Our vocation may not be to take the gospel to new places and preach it to people who have never heard it, but it is no less important to be faithful in the mundane.

As we do our daily work, we should do it in light of the gospel, which ends in the hope of the resurrection when everything will be set right and sin will be no more. Our aim should be to live in that future state as well as we can in a fallen world. We should strive to bring order from disorder, treat others with love, and demonstrate integrity in all that we do.

4. Do we read Scripture for information or for delight? Here is an essay designed to encourage us in that spiritual discipline:

This reminded me of something that Alan Jacobs observed in his book The Pleasures of Reading in an Age of Distraction. He noted that with the advancement of technology, in particular web media, we are becoming people who are relentless scanners for information. This is not a bad thing of course, but we must remember that technological advancements are never free—they always cost us something. In this case our grazing for information is costing us our love for reading. His book, in my view, is eye-opening.

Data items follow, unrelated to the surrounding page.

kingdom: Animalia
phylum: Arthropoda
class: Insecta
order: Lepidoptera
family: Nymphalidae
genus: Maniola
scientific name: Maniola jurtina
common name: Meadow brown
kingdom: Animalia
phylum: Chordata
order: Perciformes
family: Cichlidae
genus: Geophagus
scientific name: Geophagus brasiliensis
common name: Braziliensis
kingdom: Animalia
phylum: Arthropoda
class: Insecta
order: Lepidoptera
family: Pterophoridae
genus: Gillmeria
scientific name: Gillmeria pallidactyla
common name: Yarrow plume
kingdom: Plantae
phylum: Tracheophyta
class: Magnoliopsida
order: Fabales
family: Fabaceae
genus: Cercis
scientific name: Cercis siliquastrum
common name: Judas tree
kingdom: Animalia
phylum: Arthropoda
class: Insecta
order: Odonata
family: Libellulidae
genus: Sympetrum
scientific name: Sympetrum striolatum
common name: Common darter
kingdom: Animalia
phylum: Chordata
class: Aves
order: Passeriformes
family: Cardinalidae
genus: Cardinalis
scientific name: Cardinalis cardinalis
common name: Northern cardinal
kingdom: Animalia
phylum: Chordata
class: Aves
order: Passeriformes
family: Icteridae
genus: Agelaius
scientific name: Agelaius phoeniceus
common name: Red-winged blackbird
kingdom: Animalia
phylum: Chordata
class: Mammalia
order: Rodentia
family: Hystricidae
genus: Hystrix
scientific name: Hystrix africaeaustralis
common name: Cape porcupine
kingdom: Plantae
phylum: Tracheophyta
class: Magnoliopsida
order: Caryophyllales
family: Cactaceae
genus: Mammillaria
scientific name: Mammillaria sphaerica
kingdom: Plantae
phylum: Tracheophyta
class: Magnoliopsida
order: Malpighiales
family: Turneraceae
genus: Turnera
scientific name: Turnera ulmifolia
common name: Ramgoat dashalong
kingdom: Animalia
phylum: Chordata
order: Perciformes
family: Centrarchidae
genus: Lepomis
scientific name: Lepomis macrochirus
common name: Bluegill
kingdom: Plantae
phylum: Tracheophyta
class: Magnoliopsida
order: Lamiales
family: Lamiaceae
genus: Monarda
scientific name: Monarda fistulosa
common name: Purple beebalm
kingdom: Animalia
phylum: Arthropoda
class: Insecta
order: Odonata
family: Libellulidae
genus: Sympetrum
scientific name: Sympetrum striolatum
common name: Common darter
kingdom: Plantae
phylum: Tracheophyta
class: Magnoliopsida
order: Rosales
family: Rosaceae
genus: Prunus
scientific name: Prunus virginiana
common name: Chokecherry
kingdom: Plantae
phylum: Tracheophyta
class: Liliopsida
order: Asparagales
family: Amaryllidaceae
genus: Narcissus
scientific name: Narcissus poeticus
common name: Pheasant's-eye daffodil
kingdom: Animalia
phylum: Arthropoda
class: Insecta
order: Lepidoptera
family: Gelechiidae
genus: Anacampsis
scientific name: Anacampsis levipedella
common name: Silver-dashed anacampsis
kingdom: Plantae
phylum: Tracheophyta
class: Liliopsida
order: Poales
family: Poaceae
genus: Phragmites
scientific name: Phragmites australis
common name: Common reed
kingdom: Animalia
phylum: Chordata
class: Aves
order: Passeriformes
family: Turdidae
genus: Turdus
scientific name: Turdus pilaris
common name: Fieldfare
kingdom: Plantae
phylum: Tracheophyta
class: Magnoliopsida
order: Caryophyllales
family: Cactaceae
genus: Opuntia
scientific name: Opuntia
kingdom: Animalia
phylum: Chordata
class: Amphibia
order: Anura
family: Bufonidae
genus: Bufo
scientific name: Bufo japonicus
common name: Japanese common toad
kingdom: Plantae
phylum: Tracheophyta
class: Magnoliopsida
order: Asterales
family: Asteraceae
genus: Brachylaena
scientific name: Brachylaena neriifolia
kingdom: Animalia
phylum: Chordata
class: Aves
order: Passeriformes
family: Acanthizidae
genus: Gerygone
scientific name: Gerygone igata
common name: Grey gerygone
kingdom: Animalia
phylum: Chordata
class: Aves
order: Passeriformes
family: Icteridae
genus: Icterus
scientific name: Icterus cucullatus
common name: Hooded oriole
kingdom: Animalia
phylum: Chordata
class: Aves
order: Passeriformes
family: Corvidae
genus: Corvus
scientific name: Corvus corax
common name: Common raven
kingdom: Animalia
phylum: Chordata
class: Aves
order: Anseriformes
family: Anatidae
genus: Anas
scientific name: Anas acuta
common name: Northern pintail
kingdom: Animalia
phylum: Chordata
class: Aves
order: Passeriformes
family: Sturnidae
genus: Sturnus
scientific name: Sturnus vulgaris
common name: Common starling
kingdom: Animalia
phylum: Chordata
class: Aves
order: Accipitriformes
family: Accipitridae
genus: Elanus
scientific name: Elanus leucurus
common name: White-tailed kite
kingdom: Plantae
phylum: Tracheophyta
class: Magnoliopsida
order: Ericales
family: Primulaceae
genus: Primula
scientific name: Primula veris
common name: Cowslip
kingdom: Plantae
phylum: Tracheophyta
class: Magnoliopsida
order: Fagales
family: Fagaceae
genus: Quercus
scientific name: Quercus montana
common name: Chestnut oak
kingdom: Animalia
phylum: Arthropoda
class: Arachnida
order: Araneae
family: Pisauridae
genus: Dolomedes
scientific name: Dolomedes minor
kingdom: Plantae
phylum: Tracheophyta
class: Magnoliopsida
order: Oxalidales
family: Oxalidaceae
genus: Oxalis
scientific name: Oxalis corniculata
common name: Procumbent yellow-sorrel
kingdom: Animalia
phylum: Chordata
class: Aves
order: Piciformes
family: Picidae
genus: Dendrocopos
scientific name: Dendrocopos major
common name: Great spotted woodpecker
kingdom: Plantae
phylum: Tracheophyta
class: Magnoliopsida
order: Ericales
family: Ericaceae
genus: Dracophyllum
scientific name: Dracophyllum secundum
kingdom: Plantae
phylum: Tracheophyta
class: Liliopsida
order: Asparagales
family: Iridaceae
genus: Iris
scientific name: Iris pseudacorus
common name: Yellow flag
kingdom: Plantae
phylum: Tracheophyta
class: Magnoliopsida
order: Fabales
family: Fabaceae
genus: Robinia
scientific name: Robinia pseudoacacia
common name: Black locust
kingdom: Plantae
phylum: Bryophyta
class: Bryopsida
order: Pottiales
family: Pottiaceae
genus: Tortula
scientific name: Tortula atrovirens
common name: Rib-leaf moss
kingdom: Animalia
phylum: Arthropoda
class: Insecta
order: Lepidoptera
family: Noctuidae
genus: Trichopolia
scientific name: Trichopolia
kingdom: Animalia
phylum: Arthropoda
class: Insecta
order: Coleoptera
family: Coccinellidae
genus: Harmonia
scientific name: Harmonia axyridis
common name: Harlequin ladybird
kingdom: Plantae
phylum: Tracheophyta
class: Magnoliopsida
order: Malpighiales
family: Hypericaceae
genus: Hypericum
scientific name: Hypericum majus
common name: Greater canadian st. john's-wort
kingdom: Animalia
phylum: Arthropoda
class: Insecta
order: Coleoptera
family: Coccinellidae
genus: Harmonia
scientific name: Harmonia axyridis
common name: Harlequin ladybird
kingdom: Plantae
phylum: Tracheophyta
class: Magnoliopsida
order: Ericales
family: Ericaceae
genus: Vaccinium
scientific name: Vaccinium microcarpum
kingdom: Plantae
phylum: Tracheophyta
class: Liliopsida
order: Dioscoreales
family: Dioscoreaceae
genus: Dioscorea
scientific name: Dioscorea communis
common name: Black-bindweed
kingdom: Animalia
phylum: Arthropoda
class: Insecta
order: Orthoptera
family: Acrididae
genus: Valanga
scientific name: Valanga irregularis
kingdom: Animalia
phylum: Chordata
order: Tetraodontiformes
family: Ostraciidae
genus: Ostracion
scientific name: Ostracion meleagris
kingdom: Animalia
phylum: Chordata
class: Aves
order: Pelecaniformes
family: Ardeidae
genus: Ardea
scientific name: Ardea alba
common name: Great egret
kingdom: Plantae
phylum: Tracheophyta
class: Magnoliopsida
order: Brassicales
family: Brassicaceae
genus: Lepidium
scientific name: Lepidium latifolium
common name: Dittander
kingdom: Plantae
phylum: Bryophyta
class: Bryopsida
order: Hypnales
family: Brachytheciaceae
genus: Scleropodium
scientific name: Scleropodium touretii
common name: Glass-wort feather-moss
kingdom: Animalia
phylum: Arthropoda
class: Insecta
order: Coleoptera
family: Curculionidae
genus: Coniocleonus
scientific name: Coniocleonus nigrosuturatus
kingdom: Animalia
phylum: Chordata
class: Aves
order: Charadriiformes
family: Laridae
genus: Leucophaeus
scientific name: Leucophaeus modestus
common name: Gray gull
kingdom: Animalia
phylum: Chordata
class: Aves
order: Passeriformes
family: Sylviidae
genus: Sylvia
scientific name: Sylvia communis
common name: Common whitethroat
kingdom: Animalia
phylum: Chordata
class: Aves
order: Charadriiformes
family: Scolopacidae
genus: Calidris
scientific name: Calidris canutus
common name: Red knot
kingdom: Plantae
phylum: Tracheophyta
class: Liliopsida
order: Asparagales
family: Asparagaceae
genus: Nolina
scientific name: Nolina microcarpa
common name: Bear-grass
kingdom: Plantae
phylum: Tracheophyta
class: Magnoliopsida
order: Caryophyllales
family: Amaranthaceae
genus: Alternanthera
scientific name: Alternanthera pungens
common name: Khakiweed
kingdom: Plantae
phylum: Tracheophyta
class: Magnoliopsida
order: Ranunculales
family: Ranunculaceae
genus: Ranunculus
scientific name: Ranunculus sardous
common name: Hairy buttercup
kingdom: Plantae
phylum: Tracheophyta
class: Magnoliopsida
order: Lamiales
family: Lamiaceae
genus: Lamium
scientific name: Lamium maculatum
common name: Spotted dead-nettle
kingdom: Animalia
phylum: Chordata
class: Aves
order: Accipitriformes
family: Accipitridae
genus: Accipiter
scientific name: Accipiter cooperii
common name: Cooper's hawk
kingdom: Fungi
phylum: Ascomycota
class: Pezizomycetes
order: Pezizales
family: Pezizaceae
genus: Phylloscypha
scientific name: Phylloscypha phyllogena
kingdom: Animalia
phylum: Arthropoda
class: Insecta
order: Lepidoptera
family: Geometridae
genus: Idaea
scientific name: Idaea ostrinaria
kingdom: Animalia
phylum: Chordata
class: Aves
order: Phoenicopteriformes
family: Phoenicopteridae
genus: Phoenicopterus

I have seen a similar phenomenon in the church. When I visit with people and ask them about their Bible reading they often look and sound guilty. Comments include: “I need to get back to that.” “I just need to be more committed.” “I really need to do a better job.” However, when I ask why they don’t read the answer is almost always the same: “I don’t know.”

I certainly don’t know the precise reason, however, I have a hunch that it is somewhere between what Jacobs observes and what I concluded about my lack of devotion to the Omaha newspaper: we don’t delight in the Bible. We just scan it for information we don’t drink it in and digest it.

5. Union University's C. Ben Mitchell reflects on the growing trend toward commodification of education and why a relational approach is necessary:

“As low as $157 per month!” What does that sound like to you? An ad for a used car? A pitch for a new sofa? No, it’s a recent advertisement for college courses at an institution of higher learning. The ad reeks of crass commercialism and turns education into a commodity like bathroom tile or truck tires. But education — at least education worthy of the name — is not a commodity.

Think about what our elementary and secondary school teachers do every day. They aren’t just teaching lesson plans, they are shaping, forming and molding entire generations of future citizens. What’s that worth? Chances are, among their students is a future physician, nurse, firefighter, college professor, judge, or mayor. Teachers invest themselves in the lives of their students far more than their time in the classroom might suggest. They give their energy, imagination, gifts, talents, resources, and skills to their students. And more often than not they give their love, care, and their very selves to ensure that those under their charge not only get correct answers on exams, but, as much as possible, flourish as human beings. How much is that worth per month? Treating education like laundry detergent, pickled pig’s feet, or other consumables trivializes what teachers do.